Riva whispered, “It was just practice. This is real. I’m going to bleed.”

“Training, Riva. Cut! You’re just an apprentice, but you have more of the God’s strength than any adept I’ve fought.”

“I don’t believe you.”

“It’s true! Focus.”

“Oh, my prayers,” she said, ashamed that she had forgot. When she breathed deeply, gripped her key, and said the prayer to call the God’s strength, she felt the warmth flow through her fingers and hands, tingle up her wrists and arms, and then spread across her chest and down to every part of her, enlivening muscle, bone, and sinew. Jair’s strength would not keep her from getting cut, though, so her knees kept shaking.

She blessed her sword and fumbled it back into the scabbard. Last of all, she prayed for focus, but focus did not come. She would have to be calm--neither angry, nor heartbroken, nor laughing--for the God to give her the focus which would make her sword as quick as her thoughts. She would die here and it would hurt.

Her opponent, Bartol, and his adept mentor stood at Guardian Zan’s feet and listened to the tall priest, giving short answers.

She was the only girl in the Temple of Jair. Boys were never afraid. They were too confident, like Lehr was now. Riva knew that the other adepts taunted Lehr because his trainee was a girl, but he did not seem to care. He bumped his fist against her shoulder and said, “Finish him quickly, little sister, so we can go hear the minstrel that arrived during prayers.”

Guardian Zan finished with the two boys and stepped over to Riva and Lehr. Riva tried to slow her breathing. She did not want to sob like a baby; she wanted Zan to like her. He was the kindest priest to her since he brought her to the temple two years ago. He was her father’s friend; but unlike her father, he would not tell her stories about when he was a tanner’s son or joke with her about how many children she would one day have or tickle her.

Zan put his mailed glove on her shoulder. “Are you prepared, Apprentice Riva?” His old voice sounded sweet as always.

“I’m not ready,” she whispered.

Lehr murmured, “She’s ready, Guardian.”

Riva shook her head and said, “I’m scared. I don’t have the focus.”

Zan knelt in front of her. She really wanted a hug. The priest said, “What would help you prepare?”

“I don’t know. Nothing would.”

Zan said, “If nothing would help you prepare, then you are as prepared as you will ever be. This is a lesson in combat. This is a lesson in pain. This is a lesson in death.”

Cool tears dried on her face. “If I die, how can I serve the God?”Zan smiled. “That lesson will come later.”

She clenched her jaw so that her face would not contort into hopeless crying. “You don’t care. The God doesn’t care.” Her opponent had probably heard her that time.

Zan stood and said, “Jair guard you.”

“And you,” she squeaked back automatically.

Zan walked to an empty corner and stood against the stone wall. He chided, “Adepts. We will stand here.”

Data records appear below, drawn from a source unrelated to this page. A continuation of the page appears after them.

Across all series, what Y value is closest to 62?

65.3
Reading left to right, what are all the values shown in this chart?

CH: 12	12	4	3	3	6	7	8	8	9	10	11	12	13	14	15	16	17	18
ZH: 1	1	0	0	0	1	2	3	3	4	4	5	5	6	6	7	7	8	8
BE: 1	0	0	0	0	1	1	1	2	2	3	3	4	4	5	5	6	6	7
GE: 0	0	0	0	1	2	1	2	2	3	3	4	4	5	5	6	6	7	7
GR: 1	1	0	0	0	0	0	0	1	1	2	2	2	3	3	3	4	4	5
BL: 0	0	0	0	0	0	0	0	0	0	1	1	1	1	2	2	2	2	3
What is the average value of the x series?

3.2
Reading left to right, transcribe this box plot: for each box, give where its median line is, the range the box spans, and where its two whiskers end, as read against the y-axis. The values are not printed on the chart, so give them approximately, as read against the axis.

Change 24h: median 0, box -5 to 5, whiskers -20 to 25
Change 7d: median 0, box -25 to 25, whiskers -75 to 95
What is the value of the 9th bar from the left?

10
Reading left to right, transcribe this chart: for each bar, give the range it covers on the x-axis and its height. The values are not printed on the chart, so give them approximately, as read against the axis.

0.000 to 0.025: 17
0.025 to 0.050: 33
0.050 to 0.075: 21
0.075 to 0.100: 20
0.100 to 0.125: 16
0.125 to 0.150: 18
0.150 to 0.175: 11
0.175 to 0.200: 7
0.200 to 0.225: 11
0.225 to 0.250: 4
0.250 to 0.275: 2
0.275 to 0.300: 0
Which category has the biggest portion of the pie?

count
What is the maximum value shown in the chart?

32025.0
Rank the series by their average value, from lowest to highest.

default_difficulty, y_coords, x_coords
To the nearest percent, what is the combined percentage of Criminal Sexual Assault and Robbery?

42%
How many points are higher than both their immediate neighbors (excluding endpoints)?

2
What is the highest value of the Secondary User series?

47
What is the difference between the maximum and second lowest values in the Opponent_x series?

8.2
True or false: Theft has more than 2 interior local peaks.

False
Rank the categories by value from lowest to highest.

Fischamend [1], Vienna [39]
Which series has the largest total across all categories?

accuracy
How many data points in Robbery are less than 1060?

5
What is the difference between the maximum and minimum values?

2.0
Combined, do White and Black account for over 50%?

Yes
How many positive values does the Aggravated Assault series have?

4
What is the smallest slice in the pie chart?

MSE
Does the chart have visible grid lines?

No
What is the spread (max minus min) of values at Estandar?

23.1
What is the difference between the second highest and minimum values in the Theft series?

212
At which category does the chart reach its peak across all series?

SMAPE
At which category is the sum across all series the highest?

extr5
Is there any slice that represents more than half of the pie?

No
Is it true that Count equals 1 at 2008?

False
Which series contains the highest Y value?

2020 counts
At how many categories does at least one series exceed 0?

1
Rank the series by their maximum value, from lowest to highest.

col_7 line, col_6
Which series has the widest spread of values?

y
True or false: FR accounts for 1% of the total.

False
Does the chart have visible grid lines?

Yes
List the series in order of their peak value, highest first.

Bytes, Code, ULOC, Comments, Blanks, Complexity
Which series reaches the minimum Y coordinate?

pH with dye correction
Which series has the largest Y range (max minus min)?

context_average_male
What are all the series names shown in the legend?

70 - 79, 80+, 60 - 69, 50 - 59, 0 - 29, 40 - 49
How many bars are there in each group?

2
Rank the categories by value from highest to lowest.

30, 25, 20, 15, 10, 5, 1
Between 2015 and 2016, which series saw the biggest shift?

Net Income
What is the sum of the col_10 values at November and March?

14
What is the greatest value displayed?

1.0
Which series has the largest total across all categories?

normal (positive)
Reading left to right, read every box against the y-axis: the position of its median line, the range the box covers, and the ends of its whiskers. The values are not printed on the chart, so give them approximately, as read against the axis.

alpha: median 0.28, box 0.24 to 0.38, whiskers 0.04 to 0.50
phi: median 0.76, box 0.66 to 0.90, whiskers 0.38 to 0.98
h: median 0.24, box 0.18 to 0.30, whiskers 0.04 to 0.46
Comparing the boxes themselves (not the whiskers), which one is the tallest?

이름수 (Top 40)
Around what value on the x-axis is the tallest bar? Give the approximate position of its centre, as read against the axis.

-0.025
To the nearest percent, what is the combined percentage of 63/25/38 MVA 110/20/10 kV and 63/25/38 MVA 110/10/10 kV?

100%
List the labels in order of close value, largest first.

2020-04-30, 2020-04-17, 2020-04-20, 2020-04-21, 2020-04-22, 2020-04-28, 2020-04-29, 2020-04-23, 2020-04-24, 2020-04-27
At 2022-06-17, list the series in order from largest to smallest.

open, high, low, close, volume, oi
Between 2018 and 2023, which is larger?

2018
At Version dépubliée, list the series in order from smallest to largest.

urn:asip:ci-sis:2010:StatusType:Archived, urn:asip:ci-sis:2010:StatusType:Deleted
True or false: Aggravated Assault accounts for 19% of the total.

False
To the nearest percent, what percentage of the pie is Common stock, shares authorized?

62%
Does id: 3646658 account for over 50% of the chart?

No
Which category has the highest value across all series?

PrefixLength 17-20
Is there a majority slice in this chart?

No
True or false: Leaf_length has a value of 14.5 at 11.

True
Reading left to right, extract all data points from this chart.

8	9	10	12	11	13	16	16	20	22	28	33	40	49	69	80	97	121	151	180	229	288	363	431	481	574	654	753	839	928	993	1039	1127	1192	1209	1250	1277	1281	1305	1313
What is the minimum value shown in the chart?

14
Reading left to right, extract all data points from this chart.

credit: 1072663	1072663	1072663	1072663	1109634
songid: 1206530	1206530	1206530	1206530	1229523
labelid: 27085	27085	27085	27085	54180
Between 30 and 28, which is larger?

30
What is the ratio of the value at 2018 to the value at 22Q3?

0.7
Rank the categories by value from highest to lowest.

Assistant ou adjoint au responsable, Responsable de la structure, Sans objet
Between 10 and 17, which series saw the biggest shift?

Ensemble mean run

She barely heard Lehr say, “Sorry,” as they walked over to Zan. She swallowed and looked over at Bartol, the boy she would battle. He was in ready stance with his glove resting on the hilt of his sword. Her knees shook less than before. It would happen. She closed her eyes and repeated the prayer of focus. She felt a little of the God’s influence meld her mind to her body; but she did not feel the certainty that came from true focus. When she opened her eyes Bartol grinned at her. He was laughing inside. A tickle of anger started in the back of her skull. But no. She must not give in to anger and lose whatever focus the God had given her.

She hoped that Guardian Zan would take some time to teach them a lesson before the battle, but he just said, “Begin.”